■ TASK INSTRUCTIONS: Going down the data below, set down exactly the line with "left eye: (553, 434)" and each line after it through the line with "left back paw: (476, 1057)"; no other lines.

■ DATASET:
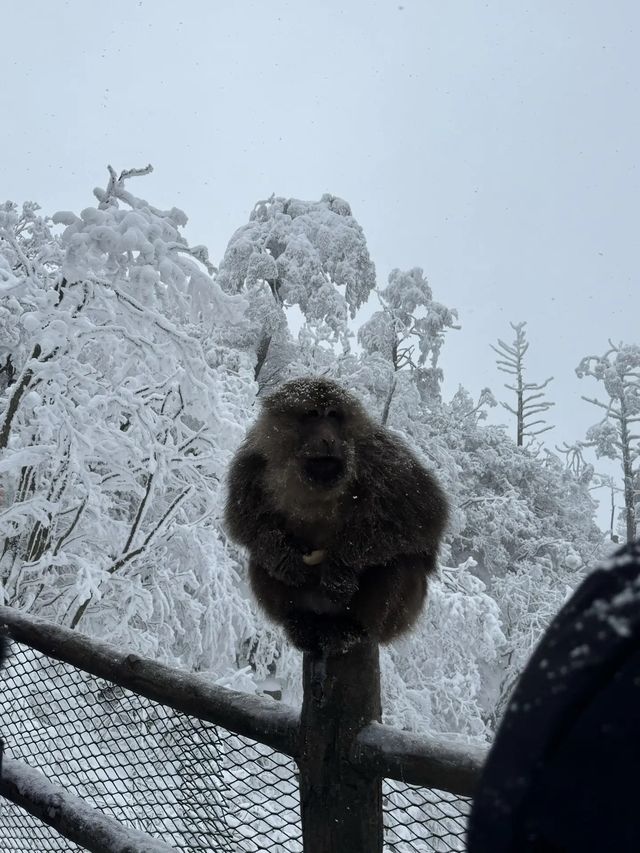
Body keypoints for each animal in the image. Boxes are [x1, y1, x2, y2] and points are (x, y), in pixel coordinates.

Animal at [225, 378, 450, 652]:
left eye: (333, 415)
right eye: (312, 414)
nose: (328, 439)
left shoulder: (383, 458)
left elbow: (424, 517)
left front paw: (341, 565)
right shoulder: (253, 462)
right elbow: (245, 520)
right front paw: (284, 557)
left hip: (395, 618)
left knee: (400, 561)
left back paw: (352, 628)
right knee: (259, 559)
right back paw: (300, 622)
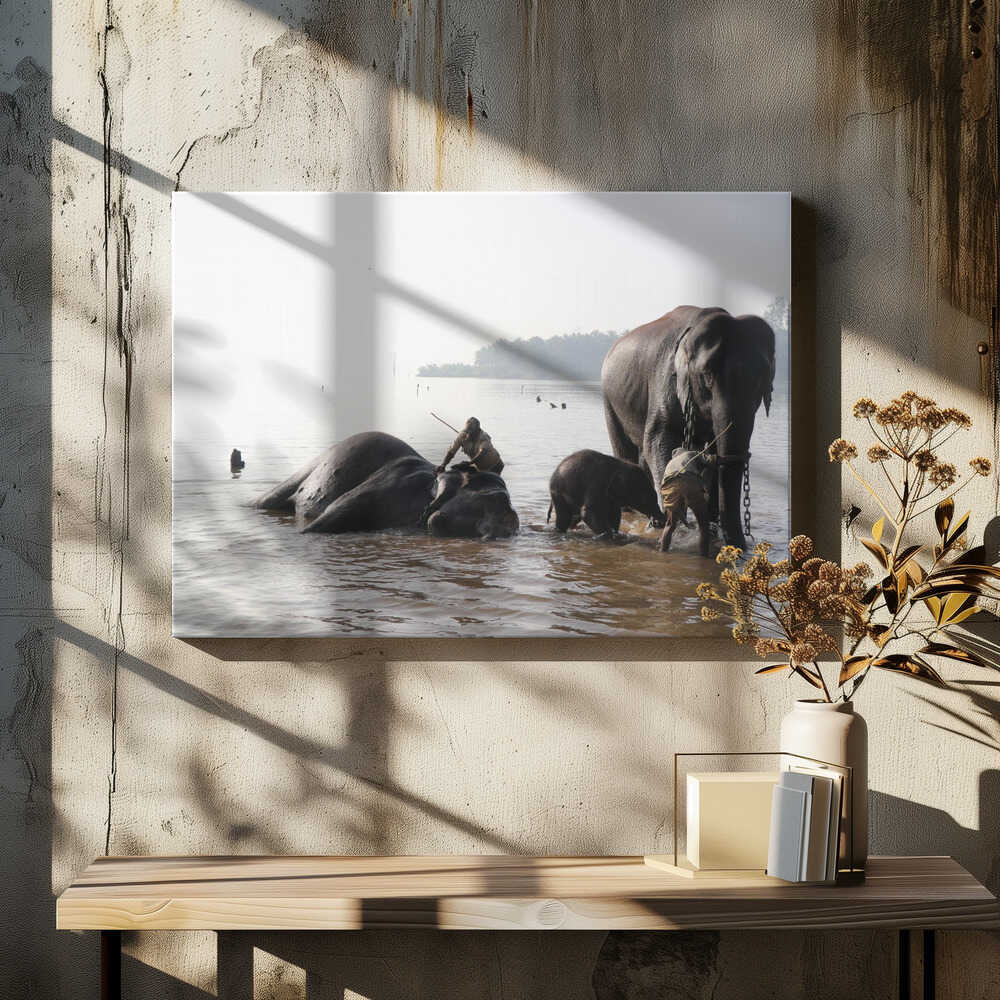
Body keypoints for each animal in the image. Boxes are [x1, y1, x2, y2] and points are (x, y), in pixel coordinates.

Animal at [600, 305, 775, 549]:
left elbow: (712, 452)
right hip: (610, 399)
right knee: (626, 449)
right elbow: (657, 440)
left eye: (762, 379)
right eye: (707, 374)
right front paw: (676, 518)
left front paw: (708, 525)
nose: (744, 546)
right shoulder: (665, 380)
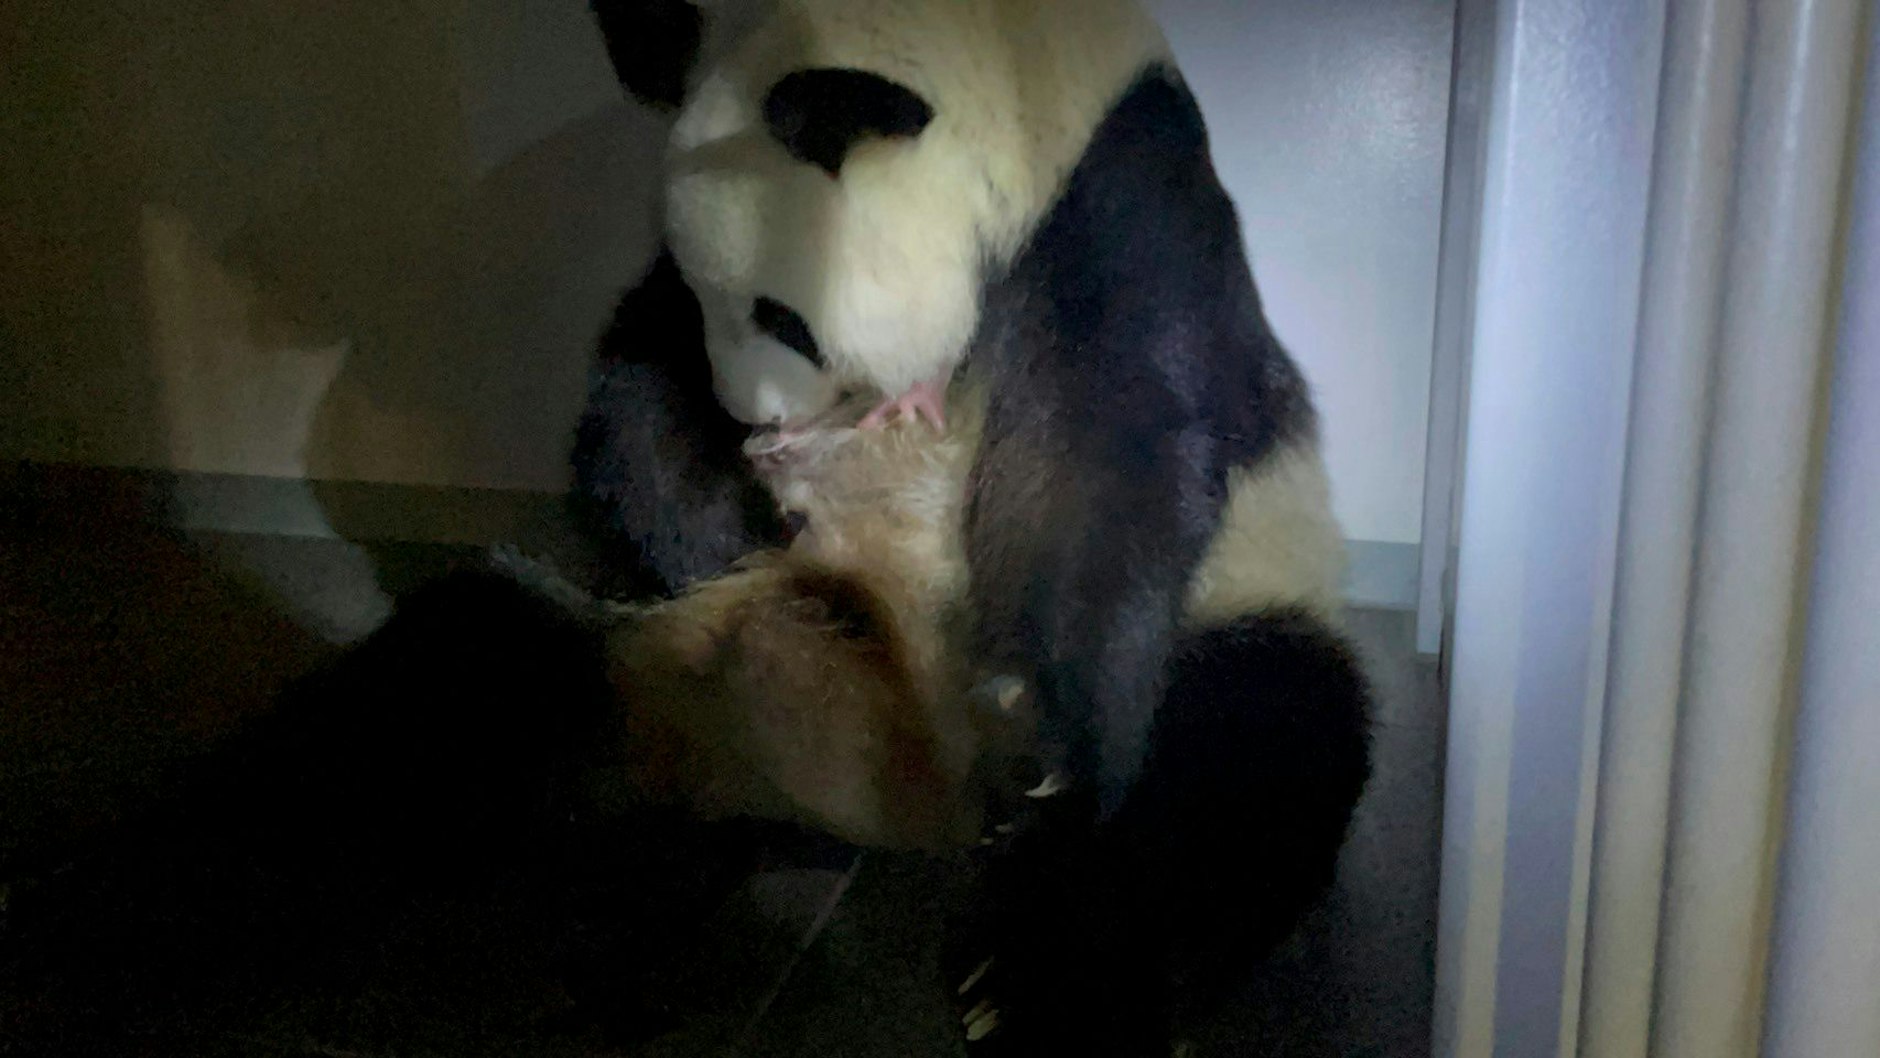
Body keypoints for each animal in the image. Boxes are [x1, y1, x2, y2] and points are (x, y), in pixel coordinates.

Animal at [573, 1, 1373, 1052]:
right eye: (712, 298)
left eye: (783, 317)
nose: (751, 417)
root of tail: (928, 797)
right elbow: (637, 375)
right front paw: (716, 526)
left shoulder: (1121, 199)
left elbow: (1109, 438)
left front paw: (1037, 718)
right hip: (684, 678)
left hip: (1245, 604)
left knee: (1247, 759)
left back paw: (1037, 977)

==

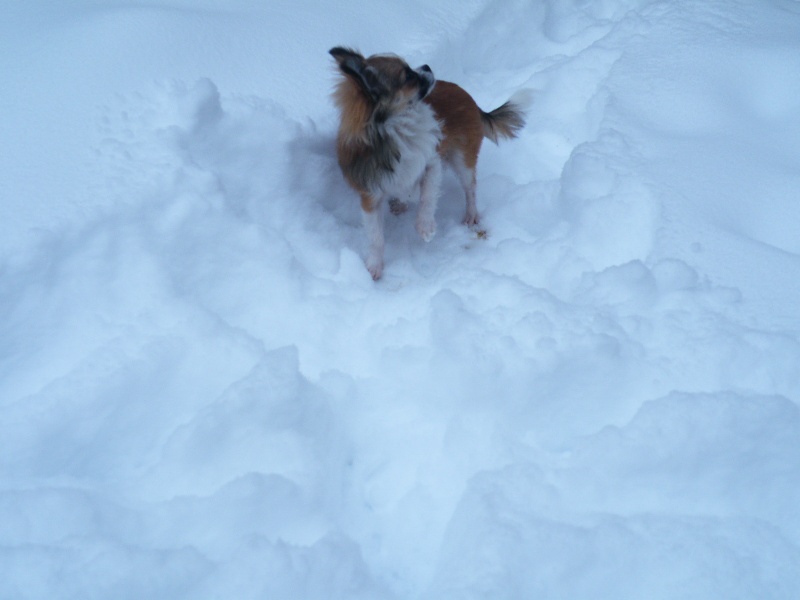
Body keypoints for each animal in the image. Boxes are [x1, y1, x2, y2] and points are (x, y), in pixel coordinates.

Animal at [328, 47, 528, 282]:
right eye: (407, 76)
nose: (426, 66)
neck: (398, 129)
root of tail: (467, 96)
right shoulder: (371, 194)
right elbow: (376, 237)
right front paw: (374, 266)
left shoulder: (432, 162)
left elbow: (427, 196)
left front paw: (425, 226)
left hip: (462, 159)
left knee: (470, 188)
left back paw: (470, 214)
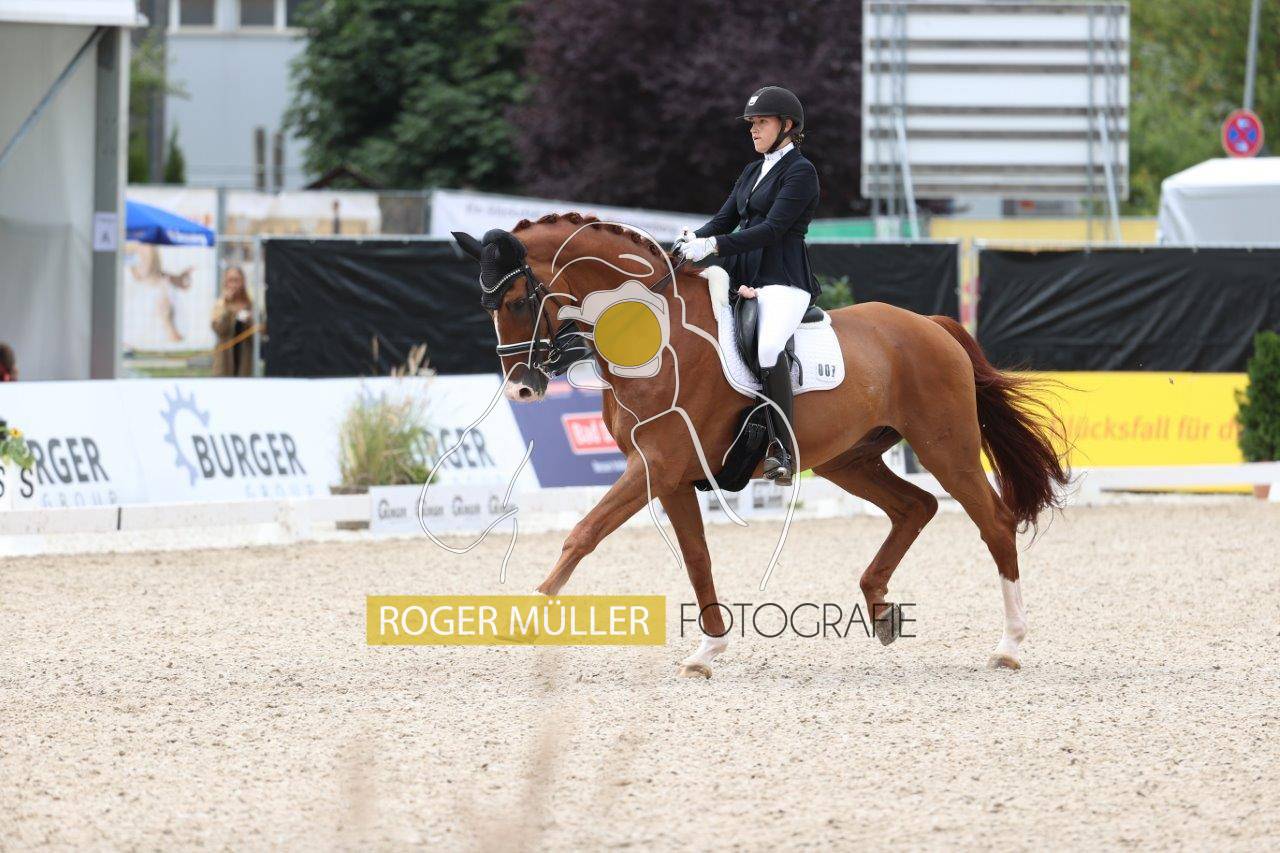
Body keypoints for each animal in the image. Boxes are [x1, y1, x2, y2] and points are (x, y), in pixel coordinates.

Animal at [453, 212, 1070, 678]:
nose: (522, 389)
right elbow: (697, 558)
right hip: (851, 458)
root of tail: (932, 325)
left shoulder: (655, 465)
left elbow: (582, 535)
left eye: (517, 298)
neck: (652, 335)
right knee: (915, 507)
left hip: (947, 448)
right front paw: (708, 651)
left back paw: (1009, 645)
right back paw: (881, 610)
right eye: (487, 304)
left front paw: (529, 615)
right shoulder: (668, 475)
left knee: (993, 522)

--

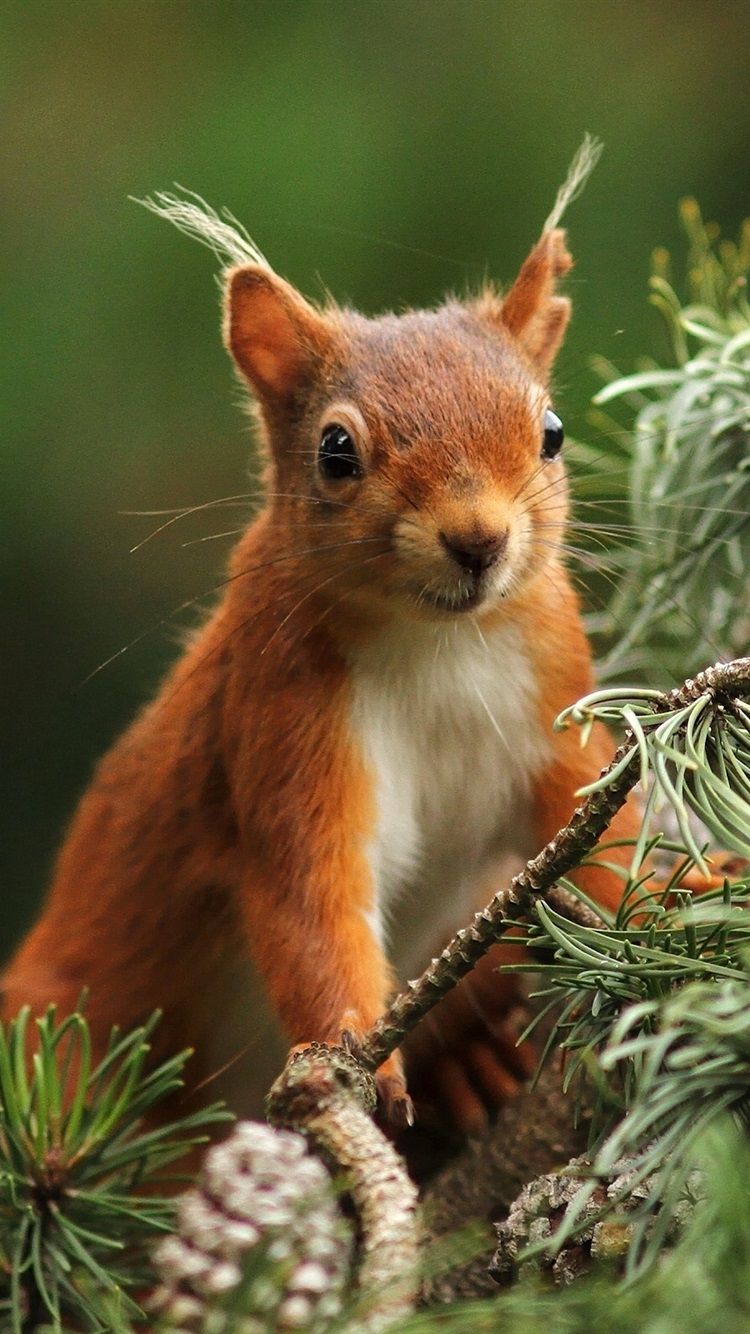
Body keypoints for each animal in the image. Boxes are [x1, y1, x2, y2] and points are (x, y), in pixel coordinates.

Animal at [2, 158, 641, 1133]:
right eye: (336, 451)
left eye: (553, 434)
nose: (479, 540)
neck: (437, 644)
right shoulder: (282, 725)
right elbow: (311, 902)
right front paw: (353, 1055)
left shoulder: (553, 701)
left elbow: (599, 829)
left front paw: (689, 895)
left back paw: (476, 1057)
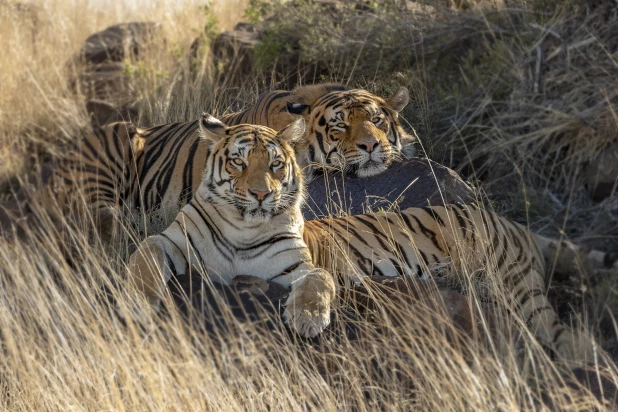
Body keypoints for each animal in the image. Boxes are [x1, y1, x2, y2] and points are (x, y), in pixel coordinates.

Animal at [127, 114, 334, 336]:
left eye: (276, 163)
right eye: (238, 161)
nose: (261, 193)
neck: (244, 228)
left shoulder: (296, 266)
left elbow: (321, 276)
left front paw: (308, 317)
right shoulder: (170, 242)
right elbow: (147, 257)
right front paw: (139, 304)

■ WRITTEN RESPONSE:
left eye: (553, 434)
nose: (479, 540)
neck: (437, 644)
right shoulder: (282, 725)
right elbow: (311, 902)
right front paw: (353, 1055)
left shoulder: (553, 701)
left elbow: (599, 829)
left front paw: (689, 895)
left back paw: (476, 1057)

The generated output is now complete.